The second spin-off in the LEGO movie franchise and the first based off an actual line of LEGO toys, the LEGO Ninjago movie was a hit with the kids at its Melbourne Screening.
However, as singular block in the developing Master-built franchise, it isn’t anything new. An unnecessary and somewhat dumb jaunt through a cherry-picked heroes journey that doesn’t earn the punchy soundtrack it’s given, but will undoubtedly ratchet up the LEGO sales in the coming months following its release. It’s almost LEGO movie shtick at this point, and it has been rather enjoyably handled in the past.
The explicit parody of tropes that the LEGO movies are known to exploit don’t always land in this movie, but no doubt a lot of the difficulties this movie faces is that sales pressure that comes from it having been a toy line first with a movie built around that.

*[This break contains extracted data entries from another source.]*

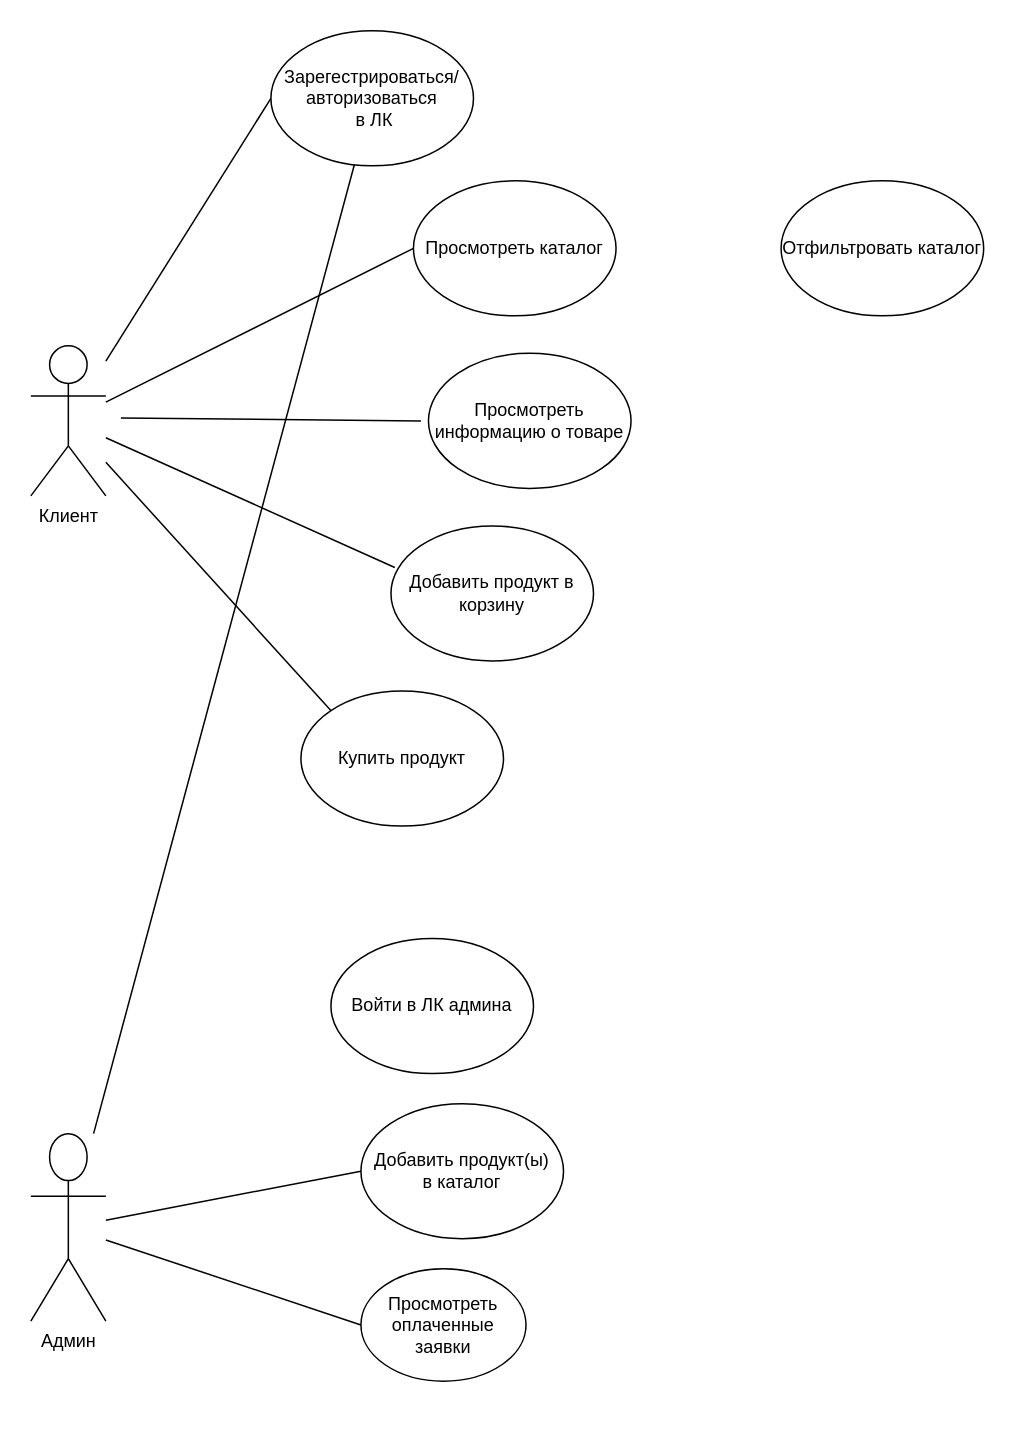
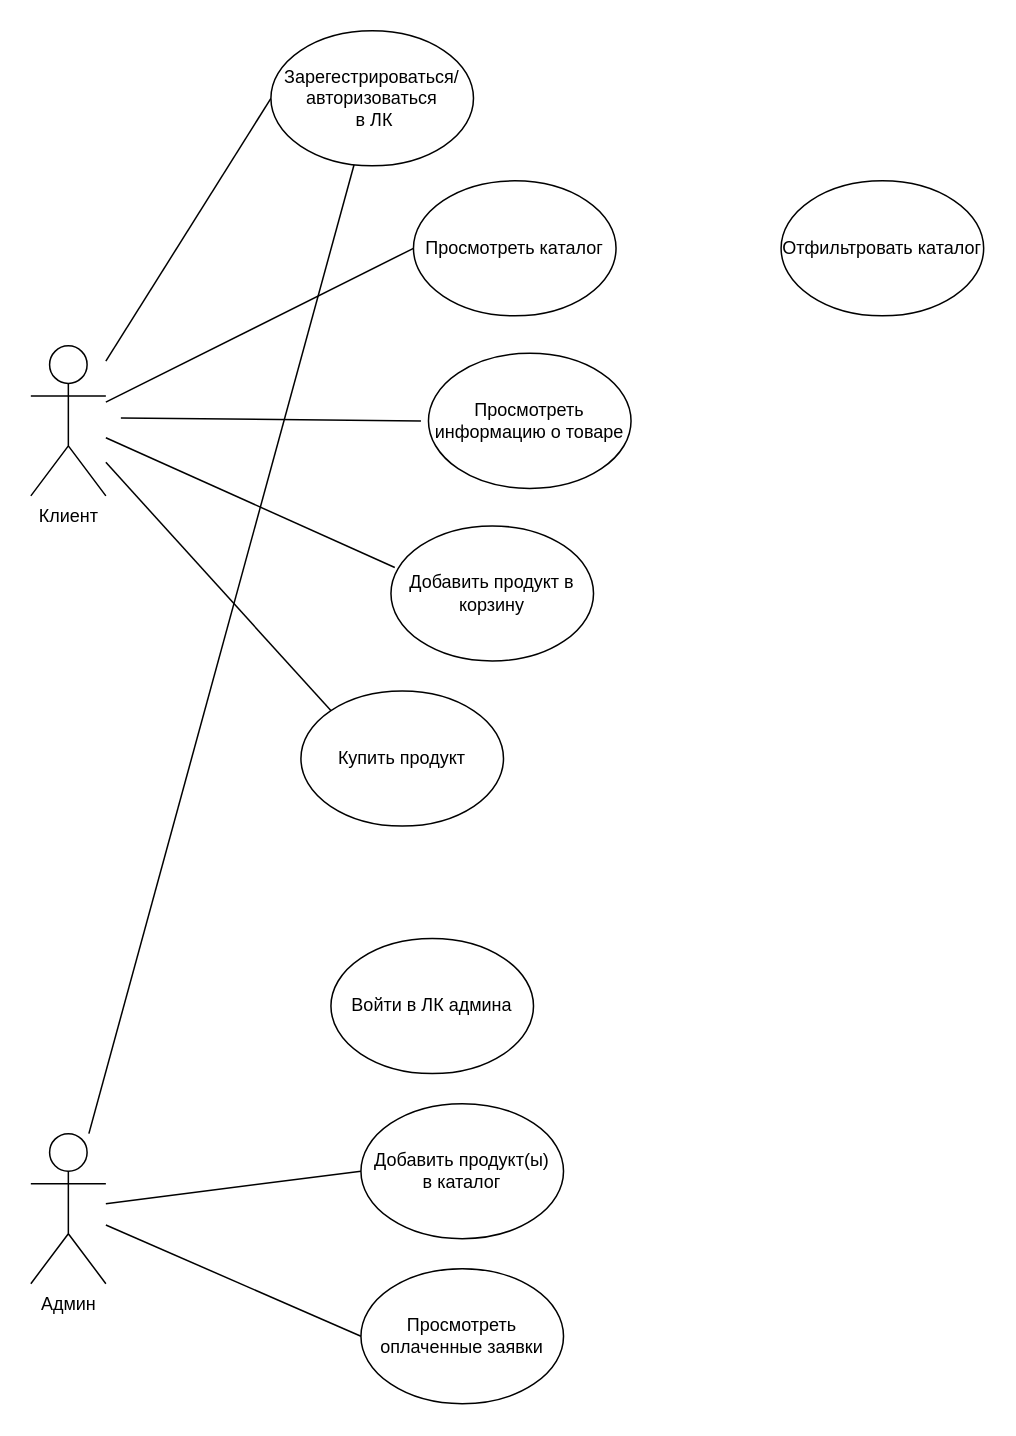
  <mxCell id="0" />
  <mxCell id="1" parent="0" />
  <mxCell id="2" style="rounded=0;orthogonalLoop=1;jettySize=auto;html=1;entryX=0;entryY=0.5;entryDx=0;entryDy=0;strokeColor=default;endArrow=none;endFill=0;" edge="1" parent="1" source="4" target="6"><mxGeometry relative="1" as="geometry" /></mxCell>
  <mxCell id="3" style="rounded=0;orthogonalLoop=1;jettySize=auto;html=1;entryX=0;entryY=0.5;entryDx=0;entryDy=0;endArrow=none;endFill=0;" edge="1" parent="1" source="4" target="7"><mxGeometry relative="1" as="geometry" /></mxCell>
  <mxCell id="4" value="Клиент" style="shape=umlActor;verticalLabelPosition=bottom;verticalAlign=top;html=1;outlineConnect=0;" vertex="1" parent="1"><mxGeometry x="20" y="230" width="50" height="100" as="geometry" /></mxCell>
- <mxCell id="5" value="Админ" style="shape=umlActor;verticalLabelPosition=bottom;verticalAlign=top;html=1;outlineConnect=0;" vertex="1" parent="1"><mxGeometry x="20" y="755" width="50" height="125" as="geometry" /></mxCell>
+ <mxCell id="5" value="Админ" style="shape=umlActor;verticalLabelPosition=bottom;verticalAlign=top;html=1;outlineConnect=0;" vertex="1" parent="1"><mxGeometry x="20" y="755" width="50" height="100" as="geometry" /></mxCell>
  <mxCell id="6" value="Зарегестрироваться/авторизоваться&lt;br&gt;&amp;nbsp;в ЛК" style="ellipse;whiteSpace=wrap;html=1;" vertex="1" parent="1"><mxGeometry x="180" y="20" width="135" height="90" as="geometry" /></mxCell>
  <mxCell id="7" value="Просмотреть каталог" style="ellipse;whiteSpace=wrap;html=1;" vertex="1" parent="1"><mxGeometry x="275" y="120" width="135" height="90" as="geometry" /></mxCell>
  <mxCell id="8" value="Отфильтровать каталог" style="ellipse;whiteSpace=wrap;html=1;" vertex="1" parent="1"><mxGeometry x="520" y="120" width="135" height="90" as="geometry" /></mxCell>
  <mxCell id="9" value="Купить продукт" style="ellipse;whiteSpace=wrap;html=1;" vertex="1" parent="1"><mxGeometry x="200" y="460" width="135" height="90" as="geometry" /></mxCell>
  <mxCell id="10" style="rounded=0;orthogonalLoop=1;jettySize=auto;html=1;entryX=0;entryY=0;entryDx=0;entryDy=0;endArrow=none;endFill=0;" edge="1" parent="1" source="4" target="9"><mxGeometry relative="1" as="geometry"><mxPoint x="90" y="290" as="sourcePoint" /><mxPoint x="330" y="335" as="targetPoint" /></mxGeometry></mxCell>
  <mxCell id="11" value="Просмотреть информацию о товаре" style="ellipse;whiteSpace=wrap;html=1;" vertex="1" parent="1"><mxGeometry x="285" y="235" width="135" height="90" as="geometry" /></mxCell>
  <mxCell id="12" value="Добавить продукт в корзину" style="ellipse;whiteSpace=wrap;html=1;" vertex="1" parent="1"><mxGeometry x="260" y="350" width="135" height="90" as="geometry" /></mxCell>
  <mxCell id="13" style="rounded=0;orthogonalLoop=1;jettySize=auto;html=1;entryX=0.019;entryY=0.308;entryDx=0;entryDy=0;endArrow=none;endFill=0;entryPerimeter=0;" edge="1" parent="1" source="4" target="12"><mxGeometry relative="1" as="geometry"><mxPoint x="80" y="301" as="sourcePoint" /><mxPoint x="280" y="385" as="targetPoint" /></mxGeometry></mxCell>
  <mxCell id="14" value="Войти в ЛК админа" style="ellipse;whiteSpace=wrap;html=1;" vertex="1" parent="1"><mxGeometry x="220" y="625" width="135" height="90" as="geometry" /></mxCell>
  <mxCell id="15" style="rounded=0;orthogonalLoop=1;jettySize=auto;html=1;endArrow=none;endFill=0;" edge="1" parent="1" source="5" target="6"><mxGeometry relative="1" as="geometry"><mxPoint x="80" y="765" as="sourcePoint" /><mxPoint x="170" y="468" as="targetPoint" /></mxGeometry></mxCell>
  <mxCell id="16" style="rounded=0;orthogonalLoop=1;jettySize=auto;html=1;endArrow=none;endFill=0;" edge="1" parent="1"><mxGeometry relative="1" as="geometry"><mxPoint x="80" y="278" as="sourcePoint" /><mxPoint x="280" y="280" as="targetPoint" /></mxGeometry></mxCell>
  <mxCell id="17" value="Добавить продукт(ы) &lt;br&gt;в каталог" style="ellipse;whiteSpace=wrap;html=1;" vertex="1" parent="1"><mxGeometry x="240" y="735" width="135" height="90" as="geometry" /></mxCell>
  <mxCell id="18" style="rounded=0;orthogonalLoop=1;jettySize=auto;html=1;entryX=0;entryY=0.5;entryDx=0;entryDy=0;endArrow=none;endFill=0;" edge="1" parent="1" source="5" target="17"><mxGeometry relative="1" as="geometry"><mxPoint x="80" y="775" as="sourcePoint" /><mxPoint x="180" y="690" as="targetPoint" /></mxGeometry></mxCell>
- <mxCell id="19" value="Просмотреть оплаченные заявки" style="ellipse;whiteSpace=wrap;html=1;" vertex="1" parent="1"><mxGeometry x="240" y="845" width="110" height="75" as="geometry" /></mxCell>
+ <mxCell id="19" value="Просмотреть оплаченные заявки" style="ellipse;whiteSpace=wrap;html=1;" vertex="1" parent="1"><mxGeometry x="240" y="845" width="135" height="90" as="geometry" /></mxCell>
  <mxCell id="20" style="rounded=0;orthogonalLoop=1;jettySize=auto;html=1;entryX=0;entryY=0.5;entryDx=0;entryDy=0;endArrow=none;endFill=0;" edge="1" parent="1" source="5" target="19"><mxGeometry relative="1" as="geometry"><mxPoint x="70" y="765" as="sourcePoint" /><mxPoint x="264" y="780" as="targetPoint" /></mxGeometry></mxCell>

It leaves the finished product feeling inauthentic.
The appeal of any film that is made for kids is immeasurably heightened when it is also appealing to the adults who have to attend and then watch it repeatedly for the rest of time when its comes out on DVD. Unfortunately, the LEGO Ninjago movie left some of its audience wading in and out of a story that seemed to forget to throw them a bone every so often, but also wouldn’t allow them to doze off for even a minute.
Patching the holes in this movie are lots of colour, action, dumb gags and emotional stakes that aren’t quite heartfelt enough to bring the movie down or hit the mark, or light enough to pass off as a weird joke. The emotional resonance of this movie is zero. It is no Toy Story; it isn’t even the LEGO Batman.
Despite this though, no one should doubt that this movie will get kids in cinemas. It has ninjas.